Мы можем расширить наши выводы до уровня античной культуры вообще. Заслуживает внимания, что, как показал Г. Коллер, термин «мимезис», используемый Аристотелем для выражения сущности искусства, восходит к дионисийству, где он выражал механизм отождествления исступленных адептов с божеством[1]. Слово «мимезис» означает не только «подражание», но и «воспроизведение», «отождествление», «изображение». Страбон говорит, что мистерии по своей цели являются «мимезисом», т. е. слиянием с божеством.

Новое время, исходя из своего понимания мира, пыталось перетолковать категорию мимезиса в натуралистическом духе, но мы не ошибемся, если скажем, что и здесь существо дела определяет созерцательность. Через искусство Космос подражает самому себе. Античная эстетическая установка являлась прямой противоположностью буржуазной теории «искусства для искусства». Как известно, греческий язык вообще не отличал искусство от ремесла: то и другое он называл одним словом - techne. Искусство существует не для забавы или пустого наслаждения, а ради воспроизводства (мимезиса) космической реальности. Например, когда грек был зрителем трагедии, то он воспринимал ее не как «просто искусство», а как фрагмент самой космической жизни, где действуют реальный рок и  неподдельное преступление, и это-то и придавало весь смысл происходящему.

Как подчеркивает во всех своих работах А. Ф. Лосев, для греков Космос сам является высшим произведением искусства. Стало быть, задача человеческого искусства – всего лишь подражать космической реальности. Мы сказали, что techne сплавляет в одно целое искусство и ремесло. Но если мы учтем, что это слово обозначало также вообще всякую целесообразную деятельность, то сможем утверждать, что греки вообще не имели понятия для «искусства» и не знали такого феномена, как «искусство», если под последним понимать некую автономную сферу культуры.

БЛОК ДАННЫХ:

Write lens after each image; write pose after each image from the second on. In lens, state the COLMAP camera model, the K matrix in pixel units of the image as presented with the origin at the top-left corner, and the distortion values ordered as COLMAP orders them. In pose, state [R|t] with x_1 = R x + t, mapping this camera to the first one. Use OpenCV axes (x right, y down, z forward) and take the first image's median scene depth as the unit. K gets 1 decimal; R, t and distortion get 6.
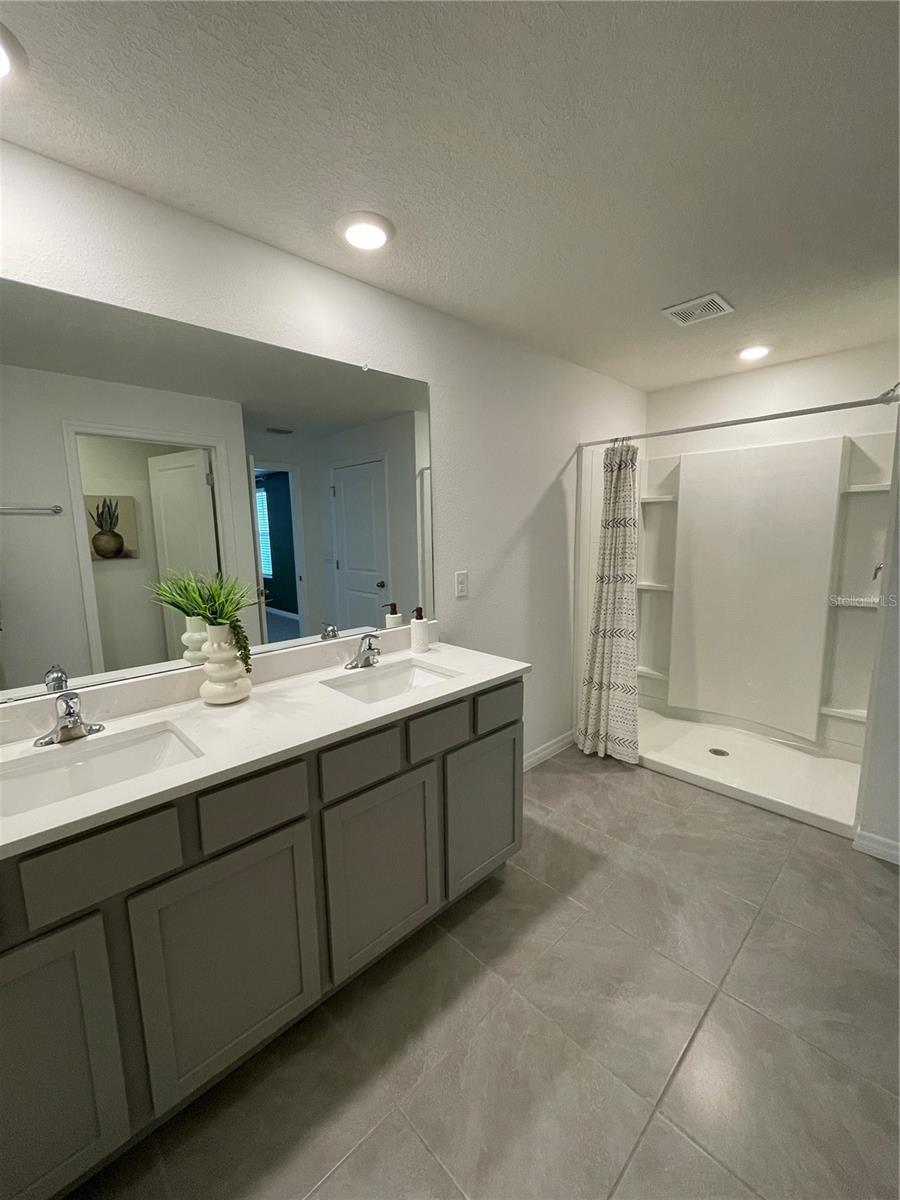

СПИСОК ЗАДАНИЙ:
**a.** Чем, по словам Страбона, приведенным в тексте о мимезисе, являются мистерии по своей цели?
**b.** Подхватите рассуждение из текста о мимезисе в античной культуре и продолжите его сразу после последнего предложения.

ОТВЕТЫ К ЗАДАНИЯМ:
**a.** Мимезисом, то есть слиянием с божеством.

**b.**
На первый взгляд такое утверждение может показаться странным, но при более подробном рассмотрении оно будет выглядеть самоочевидным. Действительно, «искусство» — это, вообще говоря, буржуазная выдумка, изобретение Нового времени. Другие эпохи не знали ничего подобного. «У Платона, — пишет Лосев, — прямо-таки поражает его постоянное стремление понимать искусство без всякого существенного отличия и от ремесла, и от науки, и от практической жизни»[2]. Еще Леонардо мы не смогли бы назвать «художником». Строители мечетей – не «архитекторы». Выделение особой «эстетической сферы» само явилось следствием трагического распада прежде единого культурного континуума, скрепленного религиозным фундаментом, на целый ряд партикулярных «областей культуры» с собственной автономной логикой. После этого можно было создавать «министерства культуры» и вообще, так сказать, «творить культуру» в качестве специальной задачи – после чего она, разумеется, запирается в музеи, которые закрыты на выходные и открыты для посетителей в будние дни.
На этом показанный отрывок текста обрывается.